• Recorded information
*** Block opens ***

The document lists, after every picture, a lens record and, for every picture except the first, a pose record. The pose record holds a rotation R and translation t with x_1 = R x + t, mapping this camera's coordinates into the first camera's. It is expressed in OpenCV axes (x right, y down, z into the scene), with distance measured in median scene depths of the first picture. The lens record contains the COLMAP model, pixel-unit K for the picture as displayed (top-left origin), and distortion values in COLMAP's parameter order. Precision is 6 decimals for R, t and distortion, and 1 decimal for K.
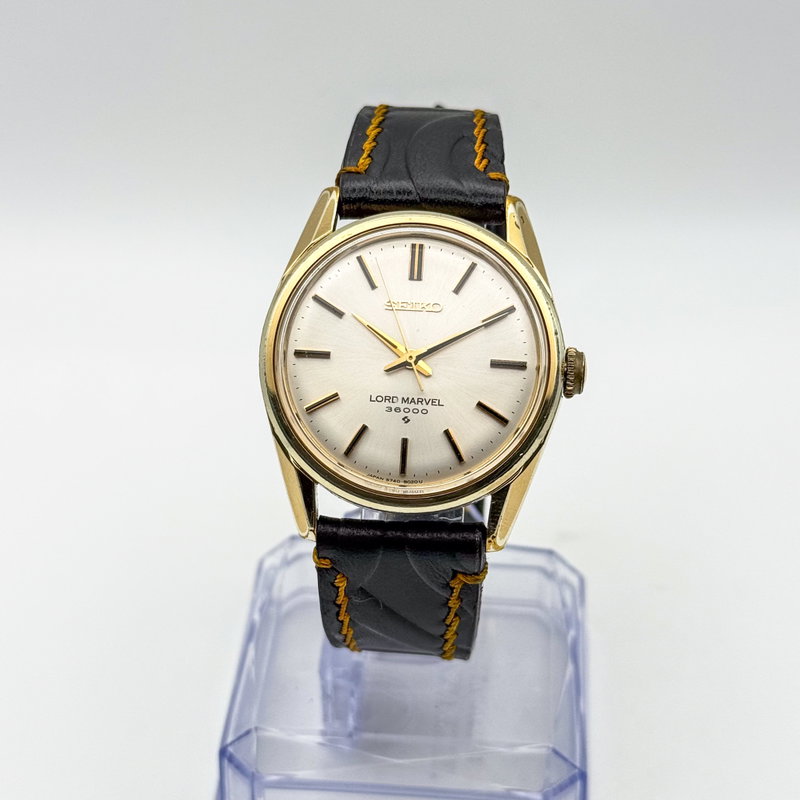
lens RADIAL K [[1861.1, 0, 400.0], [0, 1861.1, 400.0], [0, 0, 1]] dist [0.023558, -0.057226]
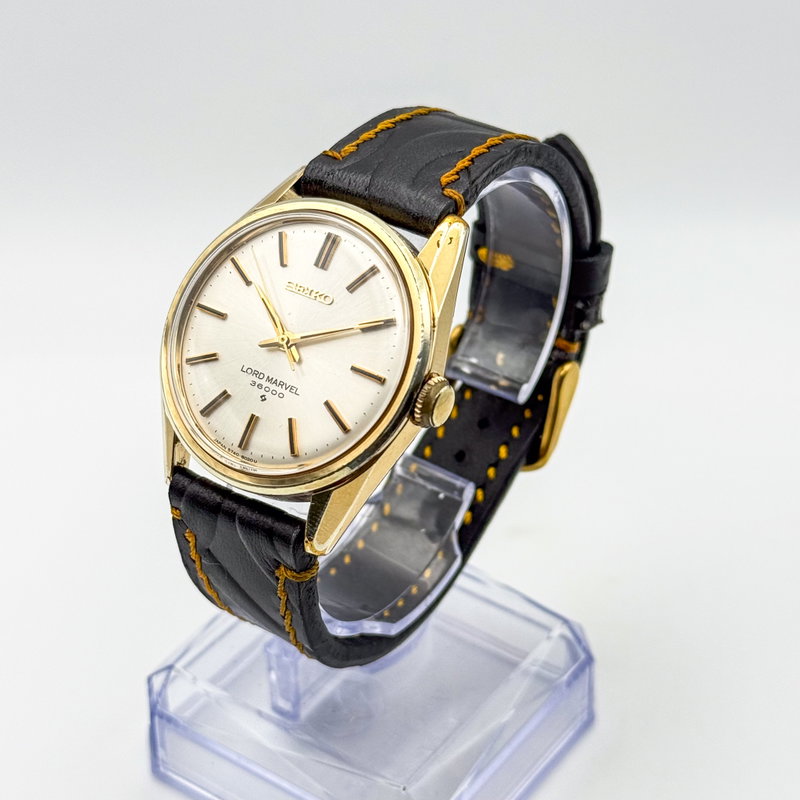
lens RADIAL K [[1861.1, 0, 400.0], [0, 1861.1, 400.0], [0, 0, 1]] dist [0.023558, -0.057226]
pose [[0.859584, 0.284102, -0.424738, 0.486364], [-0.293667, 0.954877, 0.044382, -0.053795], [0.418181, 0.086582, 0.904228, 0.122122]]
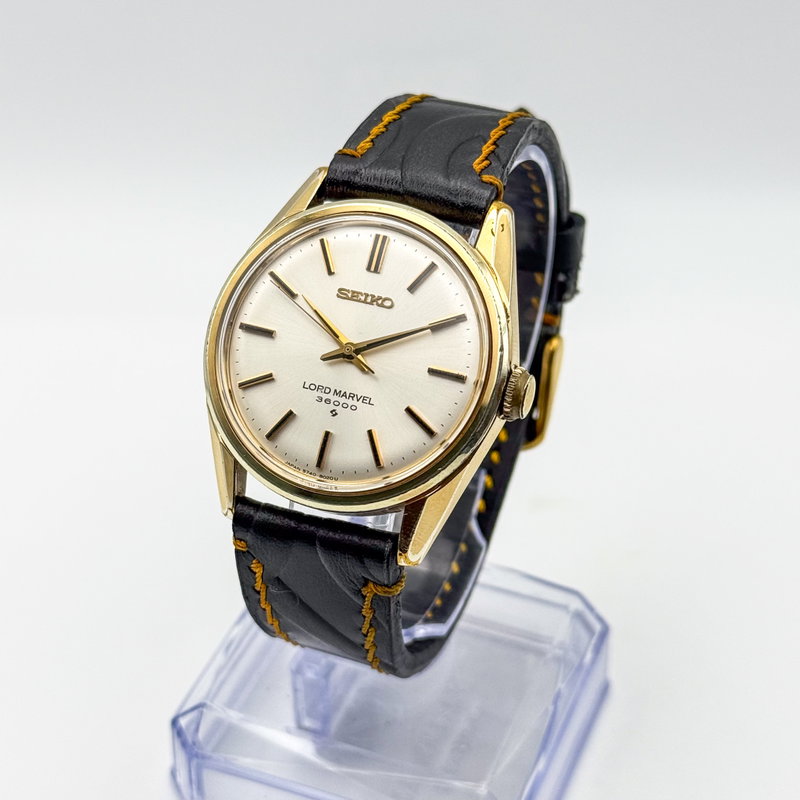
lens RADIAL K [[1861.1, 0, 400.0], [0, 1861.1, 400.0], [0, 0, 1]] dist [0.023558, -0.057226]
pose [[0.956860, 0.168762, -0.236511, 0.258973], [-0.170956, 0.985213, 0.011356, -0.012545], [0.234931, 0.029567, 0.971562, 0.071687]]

*** Block closes ***
*** Block opens ***

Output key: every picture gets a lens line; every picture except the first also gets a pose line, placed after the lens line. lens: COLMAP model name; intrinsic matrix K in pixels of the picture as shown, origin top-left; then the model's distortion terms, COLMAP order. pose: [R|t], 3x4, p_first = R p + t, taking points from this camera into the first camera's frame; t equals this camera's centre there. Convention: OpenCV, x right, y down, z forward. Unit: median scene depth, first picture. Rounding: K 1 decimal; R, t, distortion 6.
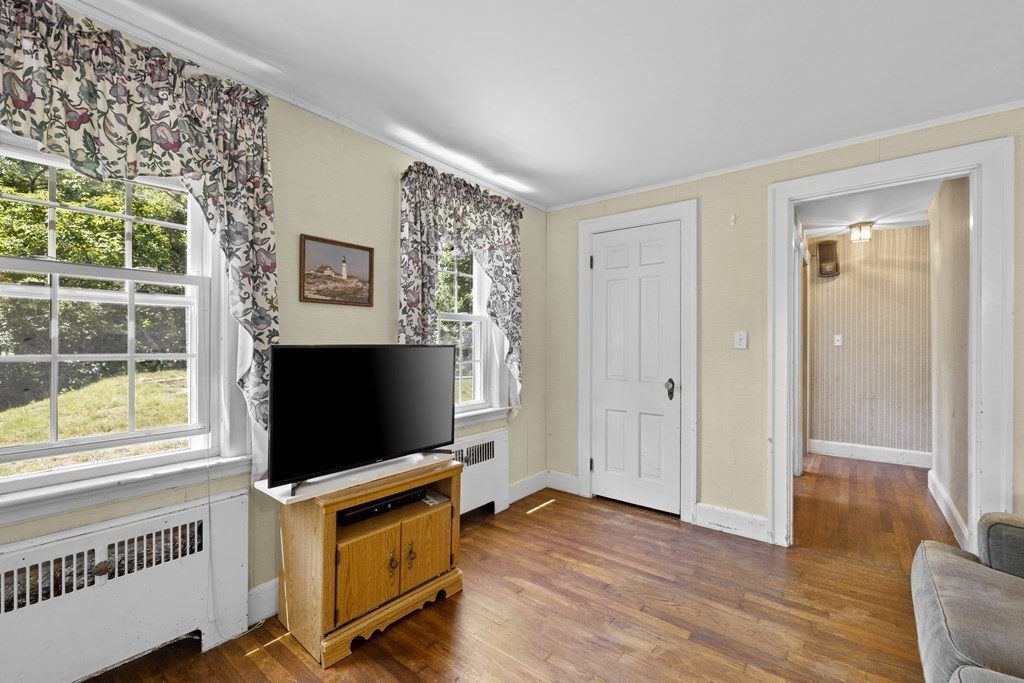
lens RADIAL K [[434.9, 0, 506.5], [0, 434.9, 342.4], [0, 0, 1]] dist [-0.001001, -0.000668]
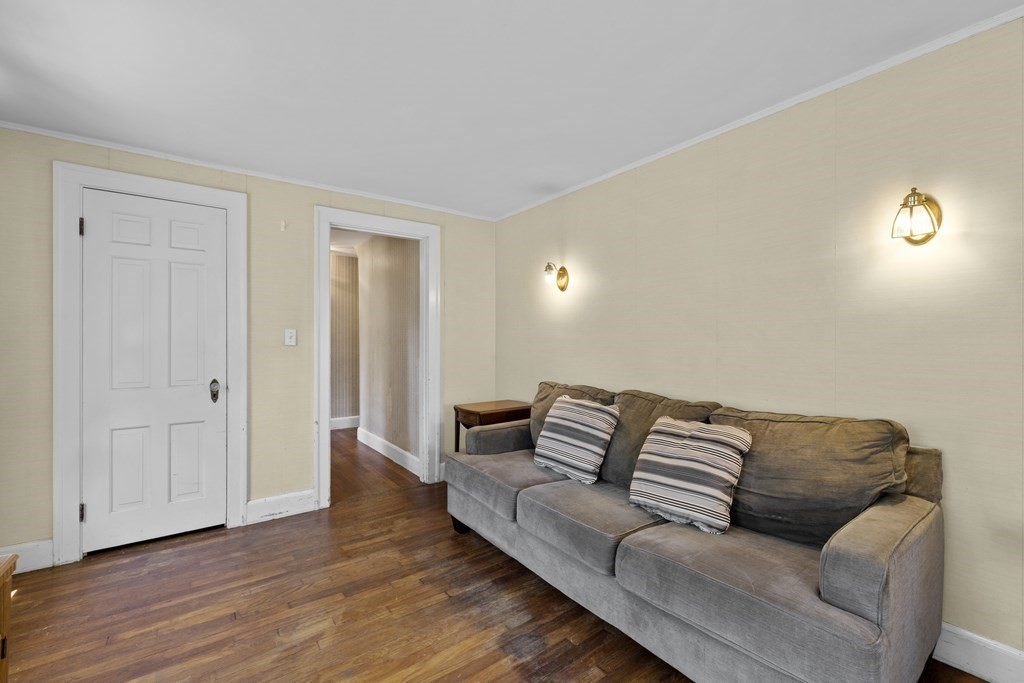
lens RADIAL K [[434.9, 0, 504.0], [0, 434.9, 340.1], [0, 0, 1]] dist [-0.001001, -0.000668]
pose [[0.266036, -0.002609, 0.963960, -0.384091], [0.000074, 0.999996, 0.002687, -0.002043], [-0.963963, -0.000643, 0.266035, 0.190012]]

*** Block closes ***
*** Block opens ***

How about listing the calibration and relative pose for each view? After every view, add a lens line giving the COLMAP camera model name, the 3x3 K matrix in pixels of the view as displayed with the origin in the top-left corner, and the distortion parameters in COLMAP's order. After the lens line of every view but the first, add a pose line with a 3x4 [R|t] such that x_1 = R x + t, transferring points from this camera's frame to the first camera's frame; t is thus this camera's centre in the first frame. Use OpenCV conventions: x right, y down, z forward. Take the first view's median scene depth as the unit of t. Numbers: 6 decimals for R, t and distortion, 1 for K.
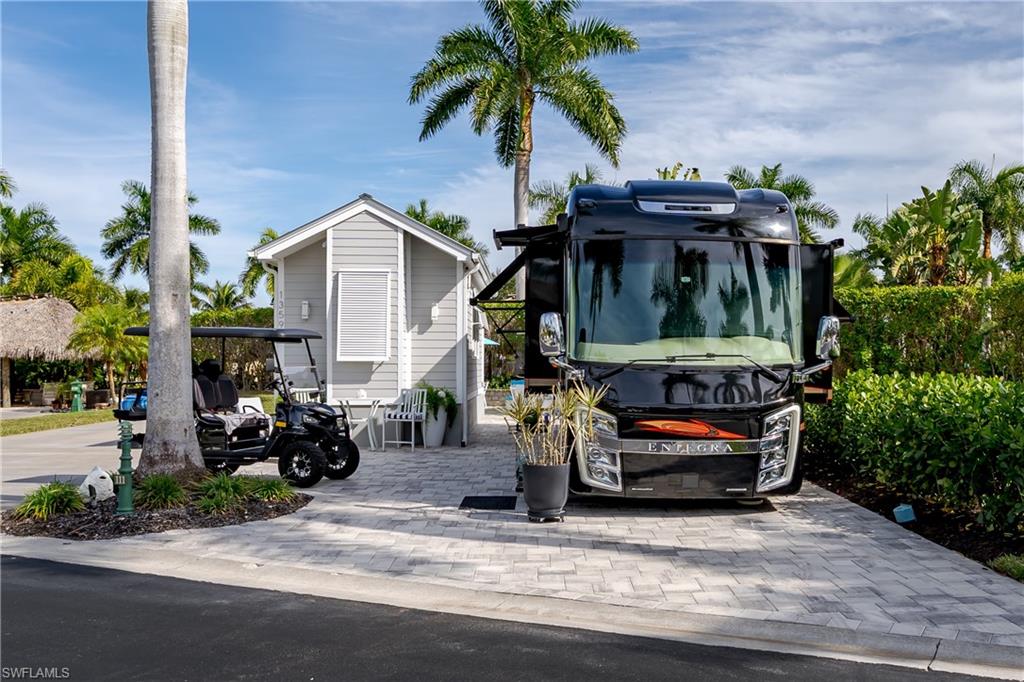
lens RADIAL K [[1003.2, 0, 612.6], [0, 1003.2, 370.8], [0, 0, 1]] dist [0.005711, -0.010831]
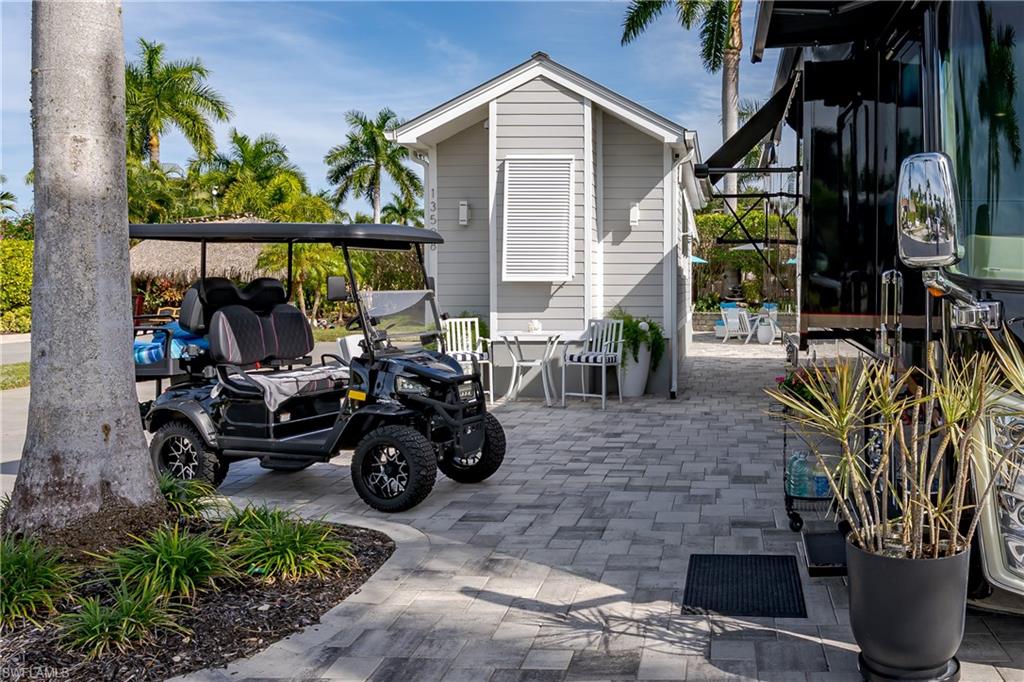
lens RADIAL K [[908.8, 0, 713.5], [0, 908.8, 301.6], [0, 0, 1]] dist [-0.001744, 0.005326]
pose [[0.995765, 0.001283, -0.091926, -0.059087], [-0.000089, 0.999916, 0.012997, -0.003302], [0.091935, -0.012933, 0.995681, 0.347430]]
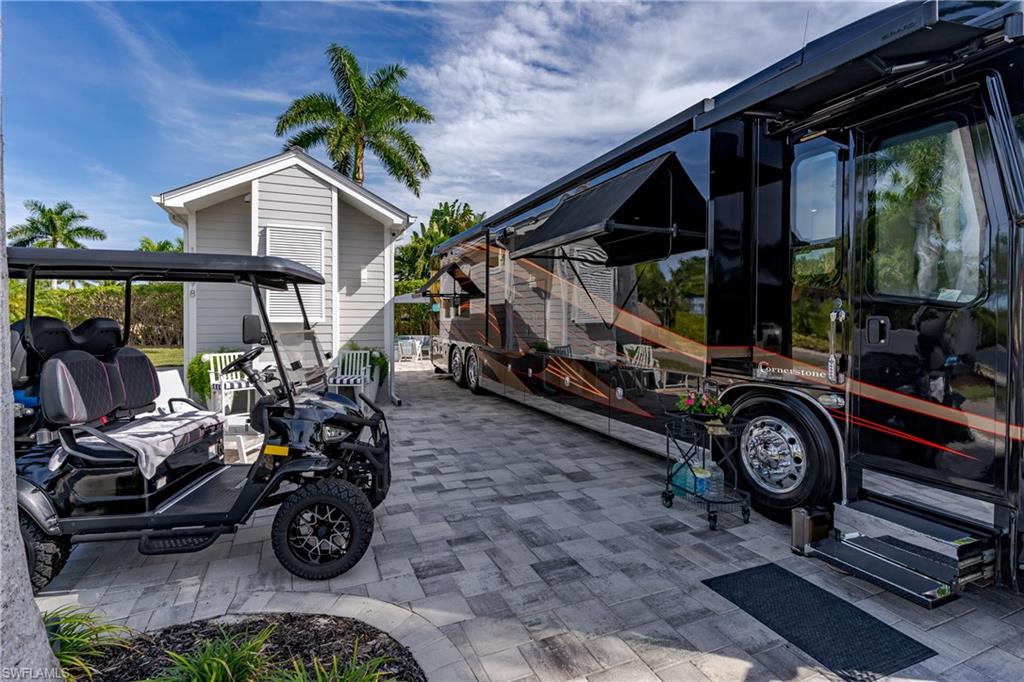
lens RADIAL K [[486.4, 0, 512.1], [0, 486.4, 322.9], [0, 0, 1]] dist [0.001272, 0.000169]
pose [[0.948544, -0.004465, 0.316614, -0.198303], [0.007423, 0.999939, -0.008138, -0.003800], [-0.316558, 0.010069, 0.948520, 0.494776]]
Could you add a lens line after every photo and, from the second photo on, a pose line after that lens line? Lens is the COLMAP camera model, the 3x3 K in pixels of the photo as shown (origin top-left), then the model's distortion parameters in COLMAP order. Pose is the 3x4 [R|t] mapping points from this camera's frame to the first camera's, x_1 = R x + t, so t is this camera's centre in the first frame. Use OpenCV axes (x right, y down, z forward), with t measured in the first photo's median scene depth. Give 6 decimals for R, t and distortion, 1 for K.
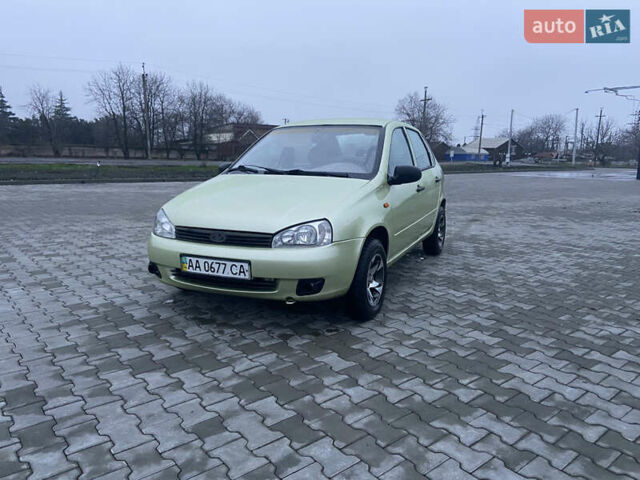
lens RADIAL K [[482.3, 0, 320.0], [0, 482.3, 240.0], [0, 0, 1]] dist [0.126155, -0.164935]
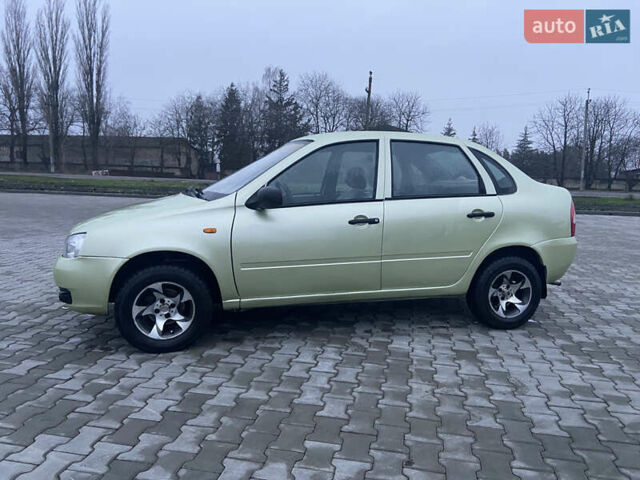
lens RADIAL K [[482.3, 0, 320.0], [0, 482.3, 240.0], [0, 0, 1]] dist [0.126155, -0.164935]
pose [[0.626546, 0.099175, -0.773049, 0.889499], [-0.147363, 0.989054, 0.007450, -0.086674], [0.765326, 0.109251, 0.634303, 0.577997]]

*** Block closes ***

• Problem to solve
Convert the data from the line with "The document lists, after" through the line with "0.029567, 0.971562, 0.071687]]" into a two-column CSV with the headers instruction and output, one row per instruction with its output, each value in one quoted field and line breaks replaced by spaces. Leave the pictures out.

• Answer to this problem
instruction,output
"The document lists, after every picture, a lens record and, for every picture except the first, a pose record. The pose record holds a rotation R and translation t with x_1 = R x + t, mapping this camera's coordinates into the first camera's. It is expressed in OpenCV axes (x right, y down, z into the scene), with distance measured in median scene depths of the first picture. The lens record contains the COLMAP model, pixel-unit K for the picture as displayed (top-left origin), and distortion values in COLMAP's parameter order. Precision is 6 decimals for R, t and distortion, and 1 decimal for K.","lens RADIAL K [[1861.1, 0, 400.0], [0, 1861.1, 400.0], [0, 0, 1]] dist [0.023558, -0.057226] lens RADIAL K [[1861.1, 0, 400.0], [0, 1861.1, 400.0], [0, 0, 1]] dist [0.023558, -0.057226] pose [[0.859584, 0.284102, -0.424738, 0.486364], [-0.293667, 0.954877, 0.044382, -0.053795], [0.418181, 0.086582, 0.904228, 0.122122]] lens RADIAL K [[1861.1, 0, 400.0], [0, 1861.1, 400.0], [0, 0, 1]] dist [0.023558, -0.057226] pose [[0.956860, 0.168762, -0.236511, 0.258973], [-0.170956, 0.985213, 0.011356, -0.012545], [0.234931, 0.029567, 0.971562, 0.071687]]"